アニメオリジナルの前半と、後期原作を再映像化した後半と。
「ジャイアンVSメカジャイアン」は、のび太とスネ夫がジャイアンに対抗するため、秘密道具でメカのジャイアンを作る。しかしコントロール装置をつけなかったため暴走し……
鈴木洋介脚本、高橋敦史コンテ、腰繁男演出。パワーワードなサブタイトルだが、内容はかなりシンプル。メカジャイアンに力で対抗するため、最初の敵だったジャイアンにたよる展開や、歌合戦の果てにたどりついた境地まで、キャラクタードラマとして怪獣映画パロディとして普通によくできていた。
メカジャイアンのデザインはメカゴジラチックで、秘密道具が出したプラモデルのような状態から組み立てる楽しさから、アイセンサーから汚れをぬぐうワイパーなどの機能の細かさで、アイデアたっぷりに楽しませてくれた。
しかし作画の見どころが散らばりつつも、短編なのに高低差が大きくて、映像スタイルが変わっていたのが不思議。序盤はいつもよりキャラクターの影が少ないと思ったら、終盤だけキャラクターに入念な影がつけられたり。
「きつねにつままれた話」は、比喩表現を実体化する秘密道具が登場。珍しく勉強しつつも悩んでいるのび太の、喜怒哀楽の様子が画面いっぱいに誇張されていく……

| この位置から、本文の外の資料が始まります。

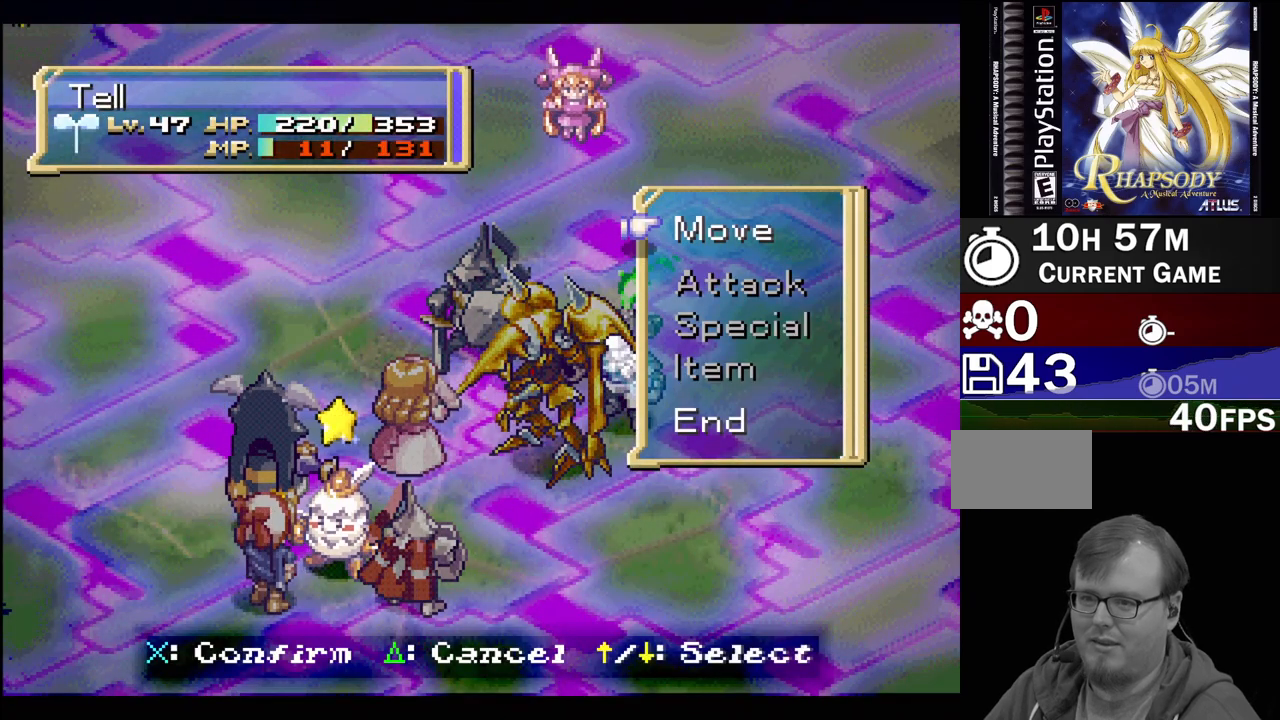
{"buttons": ["CROSS"], "events": [[333, "CROSS", "down"]]}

原作のサブタイトルは秘密道具の名前からとった「具象化鏡」。2010年に「のび太の耳にタコができる話」というサブタイトルでアニメ化されたが、比喩表現の具象化がダジャレと混同されているアレンジが疑問だった*1。
今回はきちんと比喩表現だけを具象化。いくつかのアニメオリジナル具象化も、物語の流れにそったもので、ギャグを優先した不自然さがない。結末の風景も雄大で、のび太の努力と成長をたたえる新学年向けのストーリーを、よく映像として支えていた。
ジャイアンの野球に参加させられるアニメオリジナル描写も良かった。スネ夫の内心が具象化されたことからジャイアンの矛先がそれる展開に説得力があったし、「真っ赤な嘘」と「ゴマすり」を同時に体現することを止められないスネ夫の姿も笑えた。